Story follows an estranged son who reunites with his divorced parents when his father faces a life-threatening illness. Along the way, he turns the hospital’s system upside-down in order to bring his father anything and anyone that might make him feel better in his final days.
In Cannes, pic received awards for actress (Marie-Josee Croze) and screenplay (Arcand). The film was produced by Denise Robert and Daniel Louis, from Cinemaginaire, and co-produced by Pyramide’s Fabienne Vonier.
Sequel to ‘Decline’
“Barbarian Invasions” is a sequel to 1986 arthouse success “The Decline of the American Empire.” Two of the leads in “Barbarian Invasions,” as well as several supporting actors, portrayed the same characters in a previous Arcand title.
“Denys Arcand is a great filmmaker whose work stood out high above the rest of the films at this year’s Cannes Film Festival,” Miramax co-chairman Harvey Weinstein said. “The film is full of humanity and shows a fascinating perspective on friendship and family. We are pleased to be in business with Denys, Denise and Daniel.”
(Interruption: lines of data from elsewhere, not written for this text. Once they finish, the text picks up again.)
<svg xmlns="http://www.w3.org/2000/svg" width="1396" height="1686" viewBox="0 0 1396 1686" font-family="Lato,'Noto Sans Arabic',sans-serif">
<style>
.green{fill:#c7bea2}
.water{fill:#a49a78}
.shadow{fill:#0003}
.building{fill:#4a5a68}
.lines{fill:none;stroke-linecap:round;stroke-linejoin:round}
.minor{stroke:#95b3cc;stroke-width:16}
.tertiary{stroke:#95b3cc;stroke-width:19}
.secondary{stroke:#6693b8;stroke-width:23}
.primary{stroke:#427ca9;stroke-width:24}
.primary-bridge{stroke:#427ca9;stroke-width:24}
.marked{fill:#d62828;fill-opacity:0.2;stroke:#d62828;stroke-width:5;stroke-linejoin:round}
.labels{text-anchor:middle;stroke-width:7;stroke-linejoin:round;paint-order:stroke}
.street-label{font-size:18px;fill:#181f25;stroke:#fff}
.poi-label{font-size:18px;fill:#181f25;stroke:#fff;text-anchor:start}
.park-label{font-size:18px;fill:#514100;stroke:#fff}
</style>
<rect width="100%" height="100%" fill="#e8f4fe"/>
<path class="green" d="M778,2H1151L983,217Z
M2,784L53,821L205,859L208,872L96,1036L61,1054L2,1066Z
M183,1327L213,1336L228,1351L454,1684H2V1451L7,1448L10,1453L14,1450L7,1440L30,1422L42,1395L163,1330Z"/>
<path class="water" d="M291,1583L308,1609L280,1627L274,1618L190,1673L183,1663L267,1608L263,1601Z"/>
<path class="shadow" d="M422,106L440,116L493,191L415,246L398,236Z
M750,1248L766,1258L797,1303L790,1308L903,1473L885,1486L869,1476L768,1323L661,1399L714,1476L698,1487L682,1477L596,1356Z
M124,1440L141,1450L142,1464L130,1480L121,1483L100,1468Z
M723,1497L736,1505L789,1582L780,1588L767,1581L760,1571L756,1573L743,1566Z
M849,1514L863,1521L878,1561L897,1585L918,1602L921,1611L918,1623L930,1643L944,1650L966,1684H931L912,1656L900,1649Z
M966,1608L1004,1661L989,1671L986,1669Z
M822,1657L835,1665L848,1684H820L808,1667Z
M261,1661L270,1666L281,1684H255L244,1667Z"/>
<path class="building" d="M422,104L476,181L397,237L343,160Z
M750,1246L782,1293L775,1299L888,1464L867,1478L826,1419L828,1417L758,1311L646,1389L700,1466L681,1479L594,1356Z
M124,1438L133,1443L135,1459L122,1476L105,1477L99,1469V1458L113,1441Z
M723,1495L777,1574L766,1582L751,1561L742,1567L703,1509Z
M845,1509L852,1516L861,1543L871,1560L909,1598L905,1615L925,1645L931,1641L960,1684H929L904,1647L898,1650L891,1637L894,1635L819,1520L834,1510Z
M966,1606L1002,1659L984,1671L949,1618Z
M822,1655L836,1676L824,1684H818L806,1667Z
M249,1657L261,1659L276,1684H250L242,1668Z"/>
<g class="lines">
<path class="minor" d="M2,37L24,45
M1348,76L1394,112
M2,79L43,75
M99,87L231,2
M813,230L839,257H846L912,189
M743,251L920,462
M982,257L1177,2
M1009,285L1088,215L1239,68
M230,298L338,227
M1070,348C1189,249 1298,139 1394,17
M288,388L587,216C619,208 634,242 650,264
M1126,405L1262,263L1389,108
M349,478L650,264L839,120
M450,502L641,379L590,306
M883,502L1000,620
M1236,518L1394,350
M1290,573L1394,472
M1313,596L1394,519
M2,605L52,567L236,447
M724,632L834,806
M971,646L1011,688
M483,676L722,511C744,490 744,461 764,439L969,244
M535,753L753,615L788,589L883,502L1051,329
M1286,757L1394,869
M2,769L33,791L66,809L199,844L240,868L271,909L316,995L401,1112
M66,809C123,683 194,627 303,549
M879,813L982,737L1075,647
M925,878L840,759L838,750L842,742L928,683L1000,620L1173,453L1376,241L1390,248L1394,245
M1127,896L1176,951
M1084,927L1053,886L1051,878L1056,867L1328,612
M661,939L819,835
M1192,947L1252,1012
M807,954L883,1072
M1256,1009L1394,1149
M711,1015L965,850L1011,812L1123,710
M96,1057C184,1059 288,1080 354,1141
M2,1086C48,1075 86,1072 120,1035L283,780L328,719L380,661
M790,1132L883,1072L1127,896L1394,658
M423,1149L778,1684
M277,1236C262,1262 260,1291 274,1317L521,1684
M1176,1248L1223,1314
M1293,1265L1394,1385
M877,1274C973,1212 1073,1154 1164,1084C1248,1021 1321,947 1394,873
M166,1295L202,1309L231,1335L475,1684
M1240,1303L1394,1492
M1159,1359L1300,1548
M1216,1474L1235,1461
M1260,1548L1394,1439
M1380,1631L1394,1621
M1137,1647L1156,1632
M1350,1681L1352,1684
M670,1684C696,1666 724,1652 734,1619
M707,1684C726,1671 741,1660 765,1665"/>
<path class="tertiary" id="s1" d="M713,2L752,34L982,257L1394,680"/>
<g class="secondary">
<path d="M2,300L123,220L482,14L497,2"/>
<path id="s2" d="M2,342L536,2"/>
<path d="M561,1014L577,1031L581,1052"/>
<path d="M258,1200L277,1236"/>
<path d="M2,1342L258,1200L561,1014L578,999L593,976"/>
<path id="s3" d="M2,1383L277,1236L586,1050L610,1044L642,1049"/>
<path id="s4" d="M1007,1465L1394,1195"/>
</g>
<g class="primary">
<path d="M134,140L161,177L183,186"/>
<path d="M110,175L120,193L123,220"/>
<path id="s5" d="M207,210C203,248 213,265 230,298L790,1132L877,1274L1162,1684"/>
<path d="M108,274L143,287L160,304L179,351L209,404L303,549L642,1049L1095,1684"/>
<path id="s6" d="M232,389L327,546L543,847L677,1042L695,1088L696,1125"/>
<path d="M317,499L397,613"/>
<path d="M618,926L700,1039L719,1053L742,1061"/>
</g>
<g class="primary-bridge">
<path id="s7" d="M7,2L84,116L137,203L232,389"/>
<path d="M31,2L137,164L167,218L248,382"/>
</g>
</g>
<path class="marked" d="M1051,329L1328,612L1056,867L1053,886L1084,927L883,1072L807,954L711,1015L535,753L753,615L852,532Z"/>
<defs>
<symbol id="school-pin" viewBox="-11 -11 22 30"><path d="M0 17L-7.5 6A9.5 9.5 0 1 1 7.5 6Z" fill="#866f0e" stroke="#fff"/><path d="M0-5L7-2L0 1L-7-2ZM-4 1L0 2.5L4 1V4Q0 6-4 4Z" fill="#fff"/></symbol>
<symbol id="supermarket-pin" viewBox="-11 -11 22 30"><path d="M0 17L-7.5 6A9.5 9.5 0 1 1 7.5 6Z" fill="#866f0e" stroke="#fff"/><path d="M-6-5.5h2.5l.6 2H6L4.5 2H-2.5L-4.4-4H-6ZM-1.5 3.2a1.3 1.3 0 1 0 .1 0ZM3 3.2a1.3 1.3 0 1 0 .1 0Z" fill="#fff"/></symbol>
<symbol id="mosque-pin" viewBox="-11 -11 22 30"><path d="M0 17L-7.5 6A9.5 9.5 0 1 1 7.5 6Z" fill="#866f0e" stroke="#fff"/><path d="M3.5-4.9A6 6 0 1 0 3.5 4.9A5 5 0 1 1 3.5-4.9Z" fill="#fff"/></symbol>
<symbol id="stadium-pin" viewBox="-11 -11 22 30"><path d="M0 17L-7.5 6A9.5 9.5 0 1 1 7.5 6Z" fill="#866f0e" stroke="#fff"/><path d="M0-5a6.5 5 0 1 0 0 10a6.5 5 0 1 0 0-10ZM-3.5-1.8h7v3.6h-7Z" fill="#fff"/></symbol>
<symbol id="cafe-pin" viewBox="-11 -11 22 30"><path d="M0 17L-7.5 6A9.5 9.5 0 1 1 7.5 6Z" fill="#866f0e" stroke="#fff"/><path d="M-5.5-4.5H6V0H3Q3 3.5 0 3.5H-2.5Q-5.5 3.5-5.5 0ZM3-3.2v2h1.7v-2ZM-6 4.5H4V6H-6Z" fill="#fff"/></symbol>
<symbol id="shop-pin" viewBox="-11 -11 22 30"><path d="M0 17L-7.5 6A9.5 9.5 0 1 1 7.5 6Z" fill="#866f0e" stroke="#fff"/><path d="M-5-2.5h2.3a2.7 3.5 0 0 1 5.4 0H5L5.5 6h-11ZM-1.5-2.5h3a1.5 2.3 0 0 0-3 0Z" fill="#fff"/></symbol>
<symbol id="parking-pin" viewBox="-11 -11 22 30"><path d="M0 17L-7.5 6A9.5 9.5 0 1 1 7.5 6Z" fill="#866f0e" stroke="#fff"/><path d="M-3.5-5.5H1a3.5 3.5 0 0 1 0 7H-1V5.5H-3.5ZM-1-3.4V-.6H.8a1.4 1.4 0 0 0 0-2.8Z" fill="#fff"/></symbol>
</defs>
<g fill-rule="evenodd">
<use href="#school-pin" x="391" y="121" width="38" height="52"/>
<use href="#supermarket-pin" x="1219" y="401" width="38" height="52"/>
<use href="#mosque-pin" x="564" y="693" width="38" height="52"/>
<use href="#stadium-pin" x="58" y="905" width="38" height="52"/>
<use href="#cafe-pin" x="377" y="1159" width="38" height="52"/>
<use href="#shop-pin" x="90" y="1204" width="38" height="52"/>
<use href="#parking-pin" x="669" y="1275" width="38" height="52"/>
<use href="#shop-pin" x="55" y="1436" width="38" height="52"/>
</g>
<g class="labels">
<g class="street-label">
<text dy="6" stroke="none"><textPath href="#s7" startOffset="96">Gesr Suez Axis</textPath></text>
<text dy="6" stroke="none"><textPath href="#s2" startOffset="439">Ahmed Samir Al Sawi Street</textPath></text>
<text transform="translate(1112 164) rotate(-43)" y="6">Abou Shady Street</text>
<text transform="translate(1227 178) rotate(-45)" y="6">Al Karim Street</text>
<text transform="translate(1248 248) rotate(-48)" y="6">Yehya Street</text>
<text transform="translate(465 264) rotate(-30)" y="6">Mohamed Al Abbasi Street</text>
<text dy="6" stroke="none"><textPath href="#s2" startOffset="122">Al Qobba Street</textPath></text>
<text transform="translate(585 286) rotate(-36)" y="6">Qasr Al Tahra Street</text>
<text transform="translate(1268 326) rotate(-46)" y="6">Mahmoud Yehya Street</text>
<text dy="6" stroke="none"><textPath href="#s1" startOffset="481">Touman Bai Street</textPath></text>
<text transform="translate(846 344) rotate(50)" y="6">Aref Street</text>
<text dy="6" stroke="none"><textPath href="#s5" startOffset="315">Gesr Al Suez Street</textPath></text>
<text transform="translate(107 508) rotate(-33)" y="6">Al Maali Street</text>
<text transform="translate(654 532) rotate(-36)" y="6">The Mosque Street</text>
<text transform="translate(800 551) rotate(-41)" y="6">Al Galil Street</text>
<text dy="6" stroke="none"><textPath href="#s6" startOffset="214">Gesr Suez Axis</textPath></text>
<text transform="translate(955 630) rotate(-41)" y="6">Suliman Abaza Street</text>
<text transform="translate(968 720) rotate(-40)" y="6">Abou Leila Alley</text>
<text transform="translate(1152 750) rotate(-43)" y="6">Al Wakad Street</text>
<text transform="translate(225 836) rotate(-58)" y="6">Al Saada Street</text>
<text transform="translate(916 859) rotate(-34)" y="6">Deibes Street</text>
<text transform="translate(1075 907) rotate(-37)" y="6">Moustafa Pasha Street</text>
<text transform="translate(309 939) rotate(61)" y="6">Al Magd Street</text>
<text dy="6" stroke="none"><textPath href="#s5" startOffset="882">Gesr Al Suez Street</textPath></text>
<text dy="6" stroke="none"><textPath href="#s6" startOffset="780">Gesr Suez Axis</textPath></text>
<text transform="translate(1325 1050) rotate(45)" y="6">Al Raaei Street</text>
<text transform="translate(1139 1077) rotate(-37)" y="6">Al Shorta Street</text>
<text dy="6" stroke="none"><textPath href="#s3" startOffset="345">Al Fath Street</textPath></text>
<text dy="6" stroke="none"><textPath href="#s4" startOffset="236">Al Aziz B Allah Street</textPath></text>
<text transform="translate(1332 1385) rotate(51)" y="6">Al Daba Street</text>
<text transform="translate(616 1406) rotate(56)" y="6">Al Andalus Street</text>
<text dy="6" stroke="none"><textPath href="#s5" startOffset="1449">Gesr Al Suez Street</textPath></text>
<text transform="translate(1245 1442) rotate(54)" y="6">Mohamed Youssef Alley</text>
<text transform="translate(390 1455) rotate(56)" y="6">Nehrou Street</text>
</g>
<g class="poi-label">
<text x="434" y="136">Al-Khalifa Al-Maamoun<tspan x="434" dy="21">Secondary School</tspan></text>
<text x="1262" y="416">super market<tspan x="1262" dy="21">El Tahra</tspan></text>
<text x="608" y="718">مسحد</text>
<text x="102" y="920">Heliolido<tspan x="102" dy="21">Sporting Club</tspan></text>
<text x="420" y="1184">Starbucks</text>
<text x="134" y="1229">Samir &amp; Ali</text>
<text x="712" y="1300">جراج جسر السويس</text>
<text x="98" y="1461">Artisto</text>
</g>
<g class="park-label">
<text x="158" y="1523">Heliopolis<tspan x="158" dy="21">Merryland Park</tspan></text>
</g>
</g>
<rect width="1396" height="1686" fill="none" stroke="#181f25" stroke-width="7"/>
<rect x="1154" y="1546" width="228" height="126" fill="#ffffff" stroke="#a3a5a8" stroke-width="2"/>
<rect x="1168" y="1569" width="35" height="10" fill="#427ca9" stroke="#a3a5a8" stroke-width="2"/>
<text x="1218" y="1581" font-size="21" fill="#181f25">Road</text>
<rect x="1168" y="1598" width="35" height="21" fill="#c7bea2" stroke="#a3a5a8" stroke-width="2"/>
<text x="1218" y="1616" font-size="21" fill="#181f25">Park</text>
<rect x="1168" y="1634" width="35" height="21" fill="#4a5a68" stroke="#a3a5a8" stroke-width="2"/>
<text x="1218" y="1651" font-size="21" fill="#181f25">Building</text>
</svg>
U.K.-based veep of acquisitions Maeva Gatineau and exec VP of acquisitions and co-productions Agnes Mentre brought the film into Miramax.
Repping “Barbarian Invasions” was Eric Lagesse of French sales agency Flach Pyramide Intl. Charles Layton, executive vice president, office of the co-chairman, and Mentre negotiated on behalf of Miramax.
Miramax’s only fest buy
“Barbarian” was the only buy for Miramax out of the Cannes festival and one of very few at the just-wrapped event.
Samuel Goldwyn acquired the Toni Colette starrer “Japanese Story,” which screened in Un Certain Regard, while Lions Gate Films bought another competition title, Lars Von Trier’s “Dogville.”
Miramax made another purchase on the Croisette in Dutch helmer Ben Sombogaart’s WWII drama “Twin Sisters,” but that buy came out of the Cannes market.